Provided information.

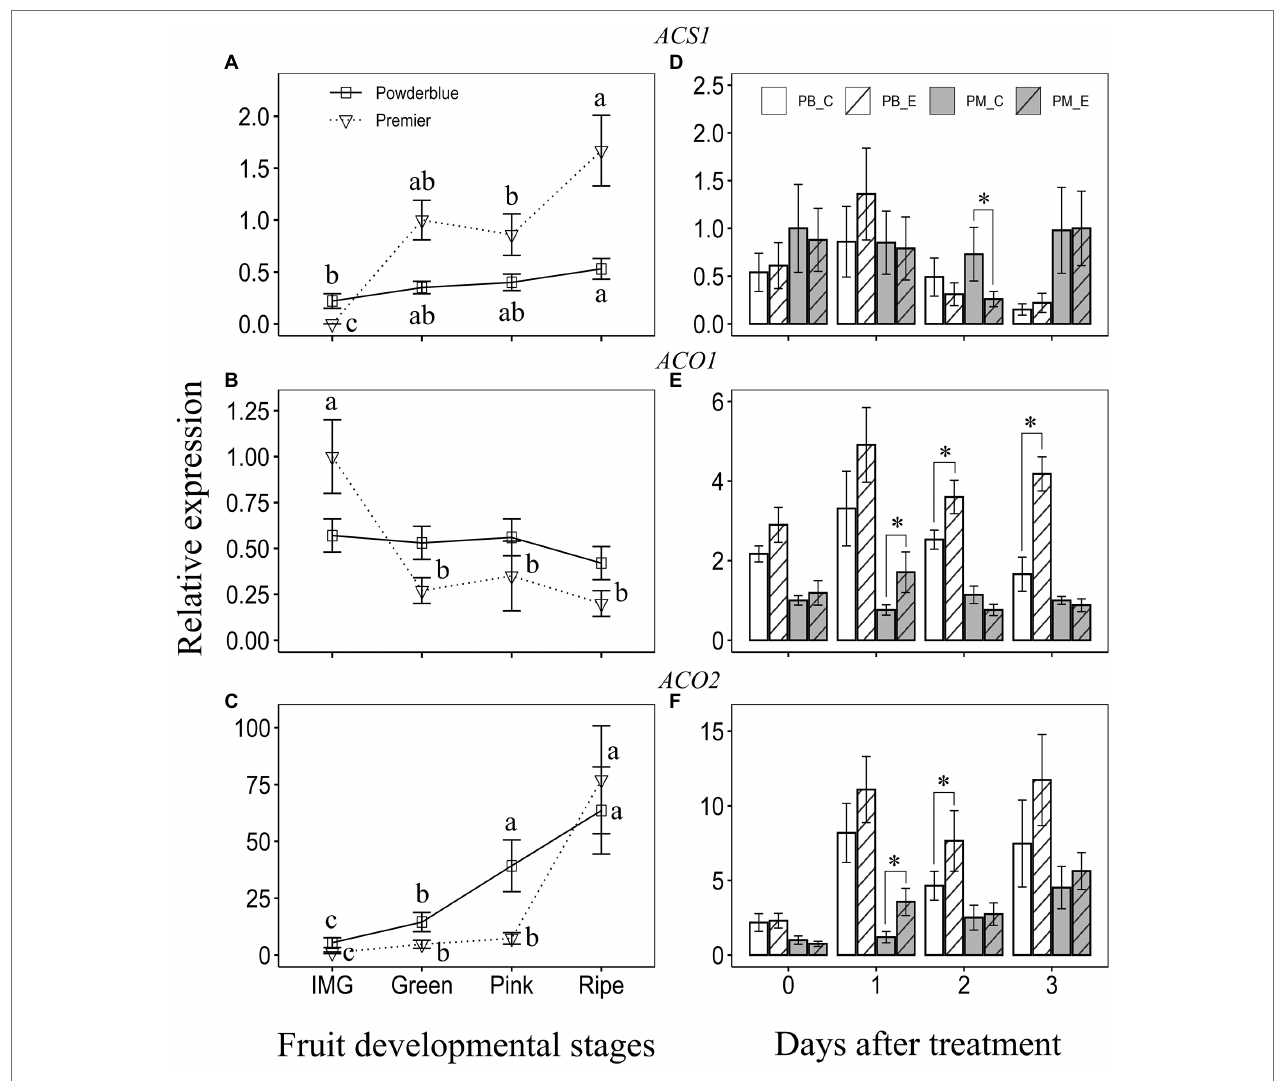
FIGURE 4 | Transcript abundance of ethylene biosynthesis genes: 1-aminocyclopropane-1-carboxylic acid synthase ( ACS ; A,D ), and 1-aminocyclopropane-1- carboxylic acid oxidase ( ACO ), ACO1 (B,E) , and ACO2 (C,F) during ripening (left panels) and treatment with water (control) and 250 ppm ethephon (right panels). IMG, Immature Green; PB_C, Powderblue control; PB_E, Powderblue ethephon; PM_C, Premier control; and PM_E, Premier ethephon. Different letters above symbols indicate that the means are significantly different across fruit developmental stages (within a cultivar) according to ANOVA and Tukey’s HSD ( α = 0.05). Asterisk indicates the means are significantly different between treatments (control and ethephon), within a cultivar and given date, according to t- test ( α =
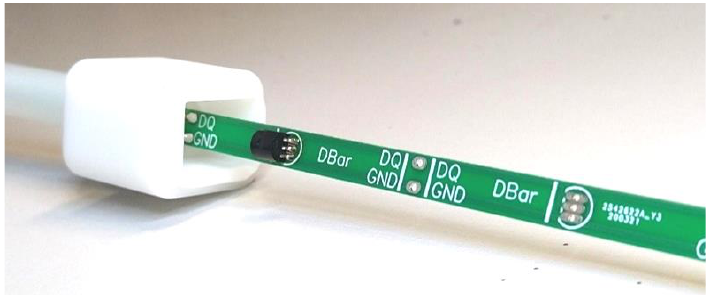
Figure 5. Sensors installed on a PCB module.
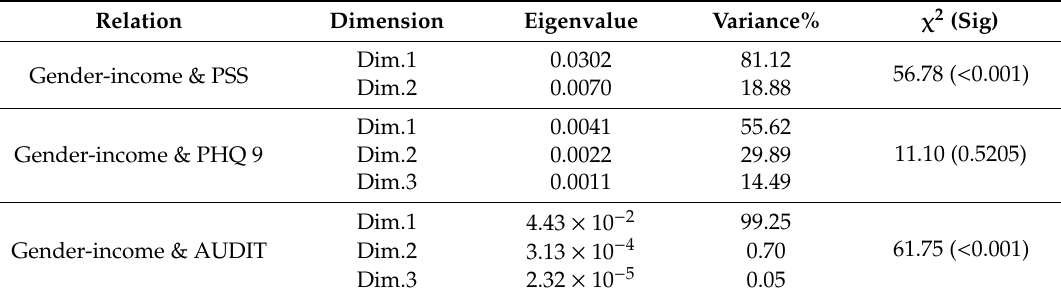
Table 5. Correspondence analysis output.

...

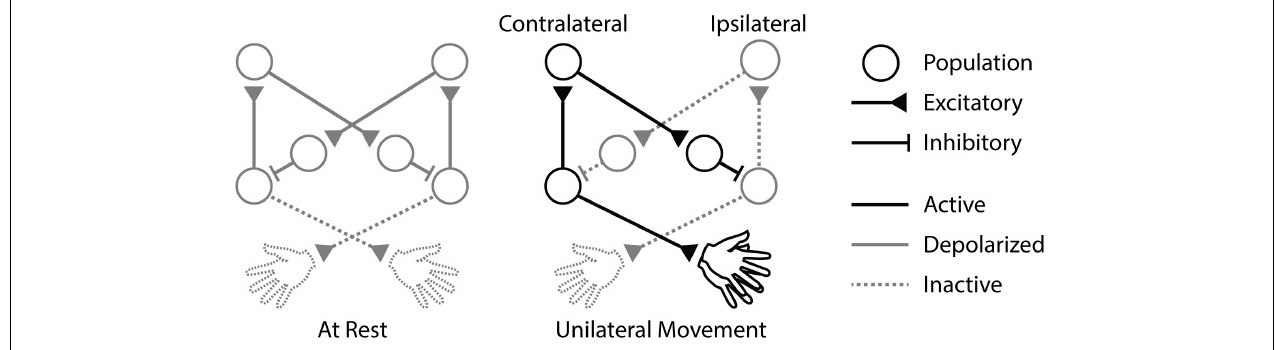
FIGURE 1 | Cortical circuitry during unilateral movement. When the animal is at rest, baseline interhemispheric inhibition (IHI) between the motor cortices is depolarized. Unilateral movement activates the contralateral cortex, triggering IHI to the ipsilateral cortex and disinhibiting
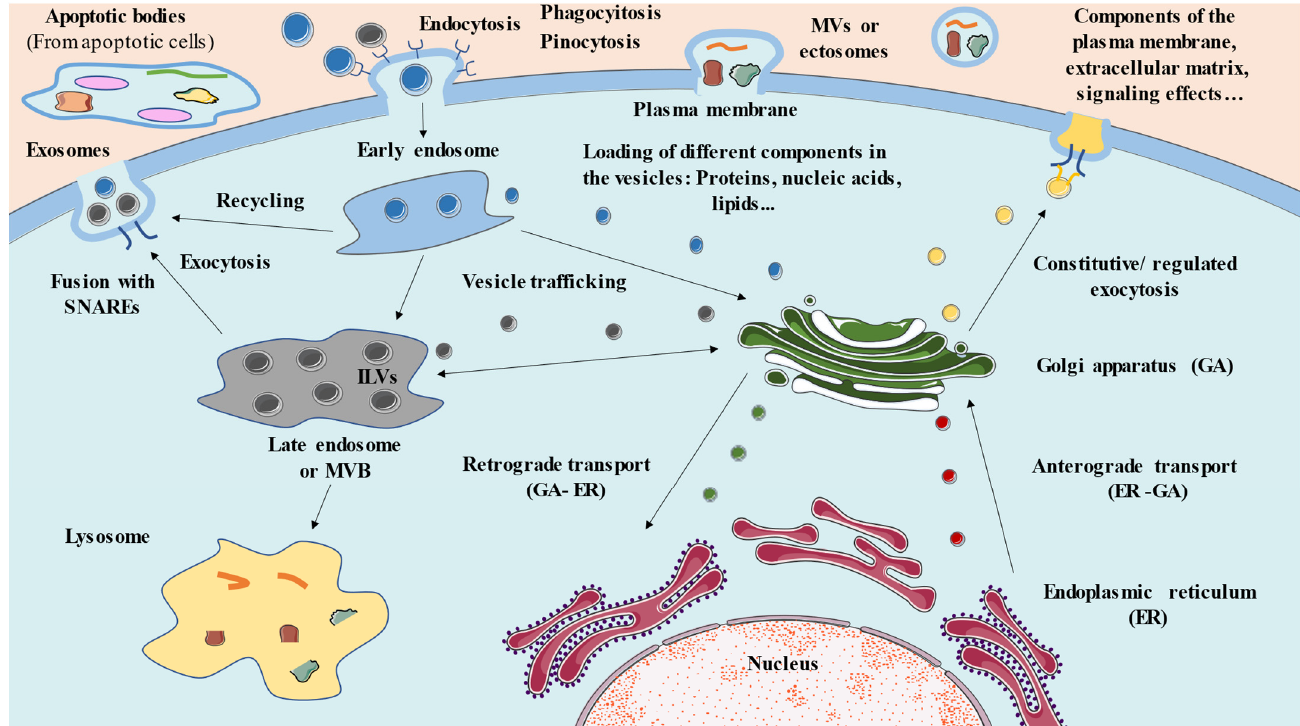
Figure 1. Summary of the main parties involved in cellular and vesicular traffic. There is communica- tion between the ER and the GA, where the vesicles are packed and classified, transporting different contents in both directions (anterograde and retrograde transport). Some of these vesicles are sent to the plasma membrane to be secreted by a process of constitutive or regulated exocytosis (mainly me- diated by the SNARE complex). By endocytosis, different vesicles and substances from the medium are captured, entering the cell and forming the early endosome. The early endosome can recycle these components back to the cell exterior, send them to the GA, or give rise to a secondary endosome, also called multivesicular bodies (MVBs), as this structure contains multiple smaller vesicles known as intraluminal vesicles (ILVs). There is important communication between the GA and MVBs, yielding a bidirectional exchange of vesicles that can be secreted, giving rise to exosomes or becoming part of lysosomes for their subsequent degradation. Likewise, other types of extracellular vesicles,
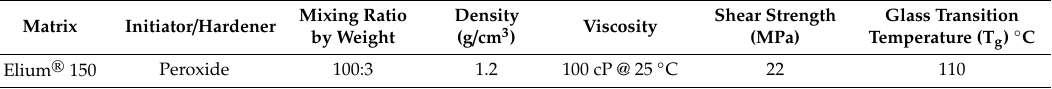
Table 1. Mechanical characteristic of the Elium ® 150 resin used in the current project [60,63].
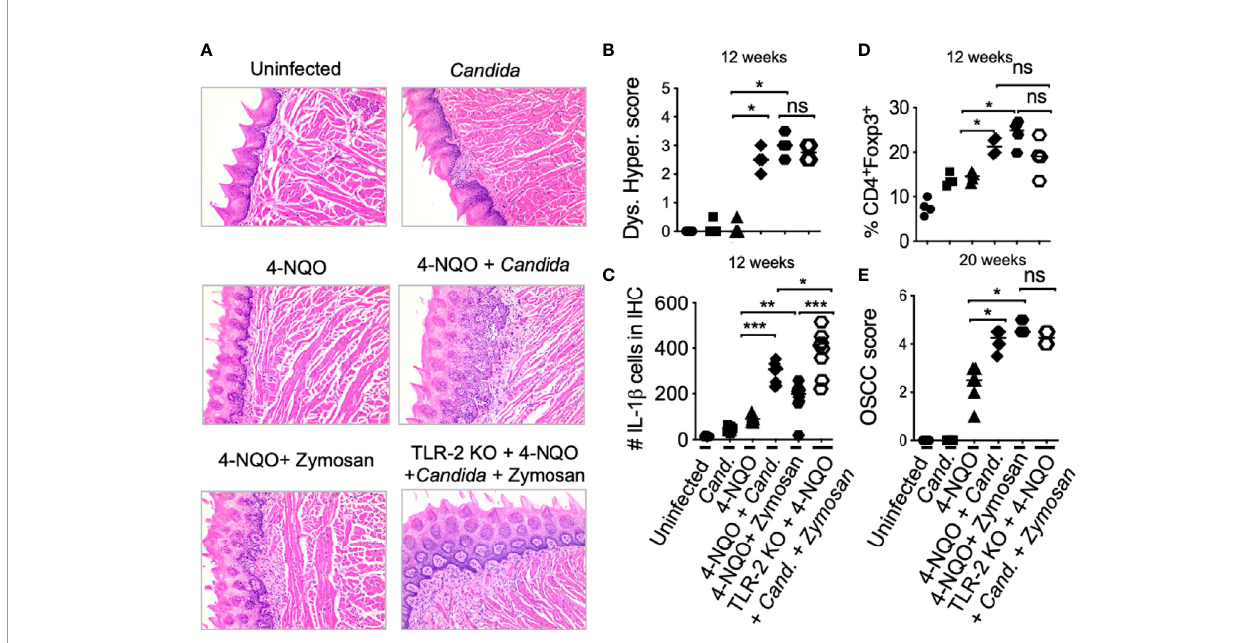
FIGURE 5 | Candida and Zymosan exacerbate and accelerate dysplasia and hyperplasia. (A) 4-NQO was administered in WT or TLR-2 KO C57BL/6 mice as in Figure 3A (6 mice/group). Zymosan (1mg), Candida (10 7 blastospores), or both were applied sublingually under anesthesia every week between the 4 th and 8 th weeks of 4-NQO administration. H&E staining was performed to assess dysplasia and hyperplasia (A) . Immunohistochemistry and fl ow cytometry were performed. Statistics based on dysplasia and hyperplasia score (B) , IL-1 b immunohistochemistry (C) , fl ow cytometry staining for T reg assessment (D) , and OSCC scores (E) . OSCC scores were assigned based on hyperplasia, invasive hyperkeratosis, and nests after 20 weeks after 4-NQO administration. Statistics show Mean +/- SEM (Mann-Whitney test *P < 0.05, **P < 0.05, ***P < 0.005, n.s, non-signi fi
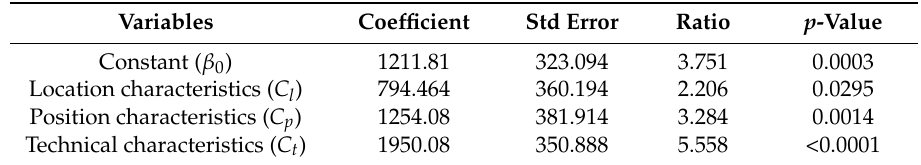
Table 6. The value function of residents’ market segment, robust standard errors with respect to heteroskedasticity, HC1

--

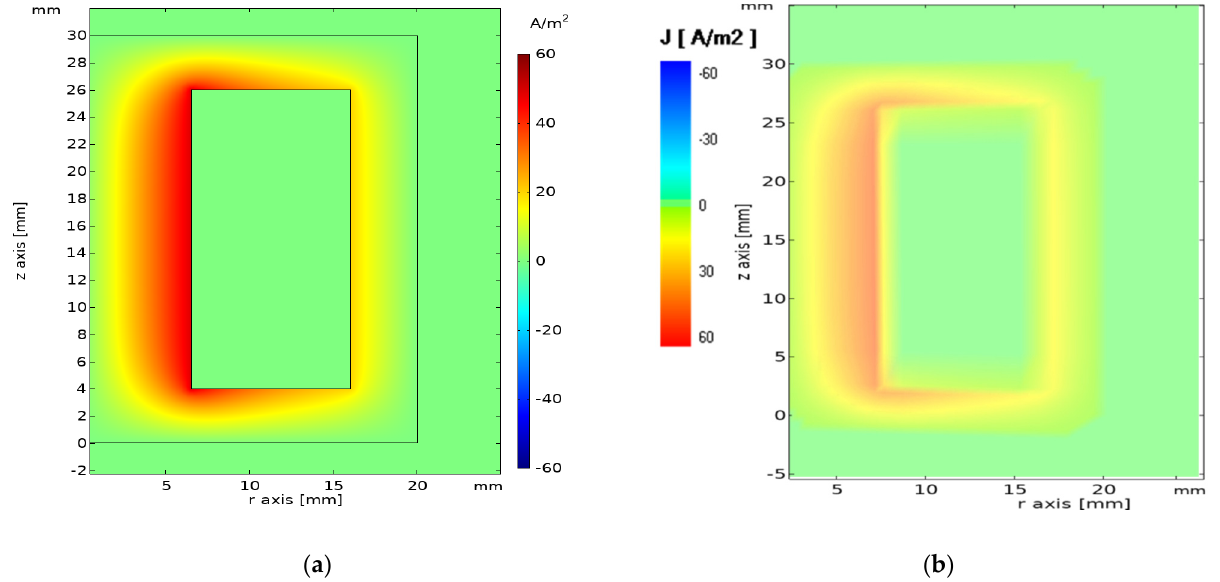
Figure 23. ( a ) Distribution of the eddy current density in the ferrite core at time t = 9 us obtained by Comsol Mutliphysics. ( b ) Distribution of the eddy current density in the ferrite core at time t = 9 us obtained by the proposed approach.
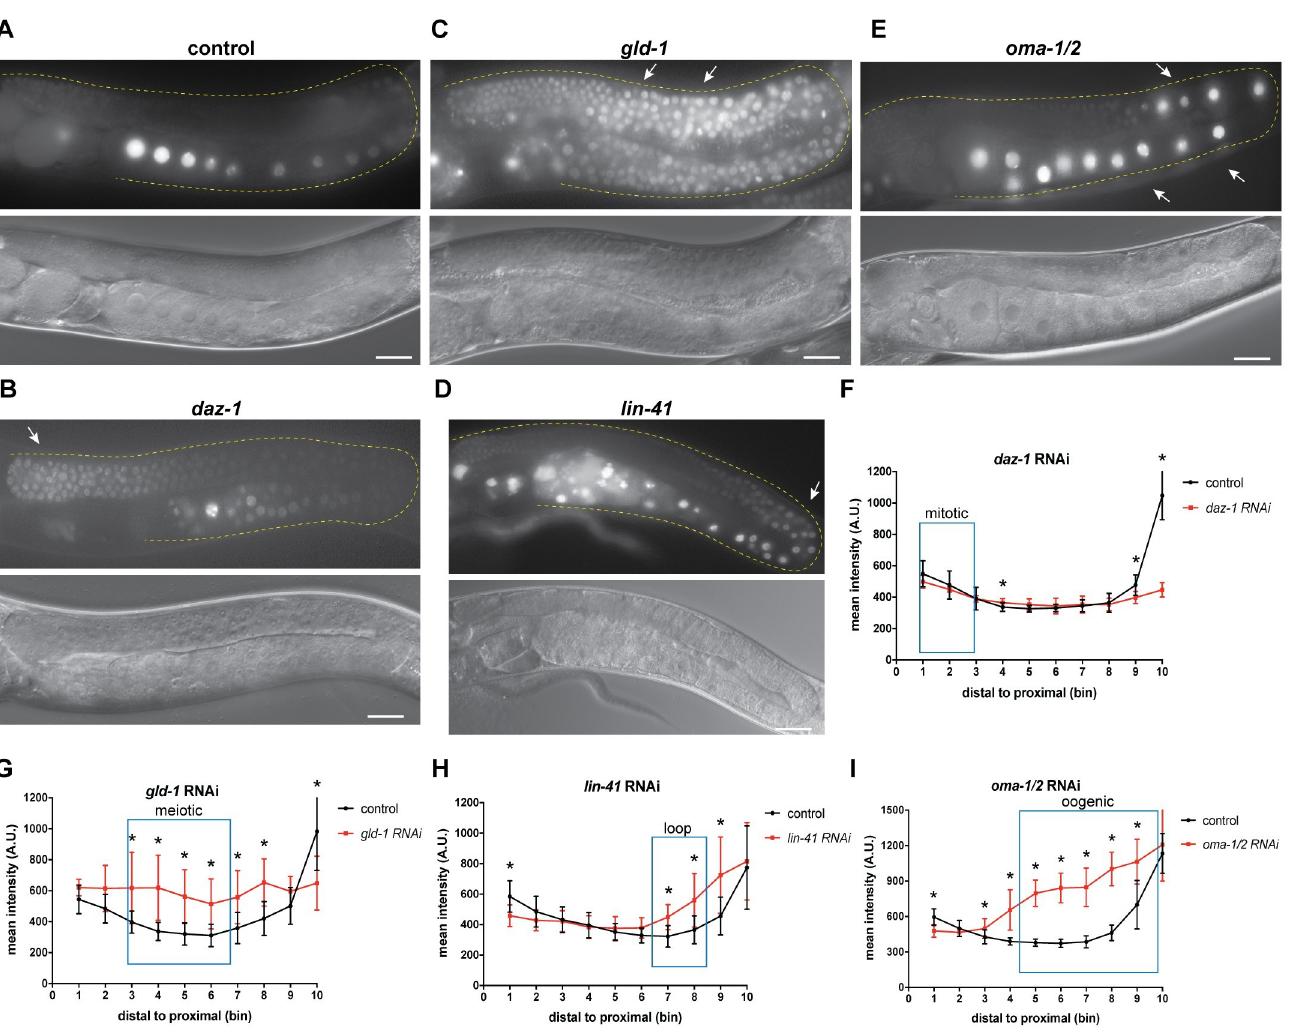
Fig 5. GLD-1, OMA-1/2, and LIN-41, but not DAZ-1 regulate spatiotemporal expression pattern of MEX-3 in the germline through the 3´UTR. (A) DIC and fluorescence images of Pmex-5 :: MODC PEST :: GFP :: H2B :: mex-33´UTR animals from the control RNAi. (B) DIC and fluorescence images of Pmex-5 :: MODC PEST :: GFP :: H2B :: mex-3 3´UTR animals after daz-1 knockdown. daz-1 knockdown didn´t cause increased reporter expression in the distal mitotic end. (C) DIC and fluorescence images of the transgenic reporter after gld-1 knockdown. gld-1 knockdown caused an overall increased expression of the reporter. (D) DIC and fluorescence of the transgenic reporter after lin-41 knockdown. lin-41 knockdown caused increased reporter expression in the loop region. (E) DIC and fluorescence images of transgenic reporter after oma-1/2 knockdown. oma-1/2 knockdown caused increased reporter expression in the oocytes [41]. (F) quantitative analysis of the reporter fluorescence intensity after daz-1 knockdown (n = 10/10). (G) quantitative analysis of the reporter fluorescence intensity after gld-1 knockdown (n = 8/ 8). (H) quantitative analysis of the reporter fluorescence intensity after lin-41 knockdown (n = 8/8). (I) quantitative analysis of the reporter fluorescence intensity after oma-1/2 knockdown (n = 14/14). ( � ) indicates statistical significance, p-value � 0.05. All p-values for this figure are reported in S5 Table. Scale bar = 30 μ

Exercise goal. Leaving out the pictures, please output the lines in the entries above from the one with "Figure 5. Sensors installed on a PCB module." through the one with "Table 5. Correspondence analysis output.", exactly as they are.

Solution to the problem.
Figure 5. Sensors installed on a PCB module.
Table 5. Correspondence analysis output.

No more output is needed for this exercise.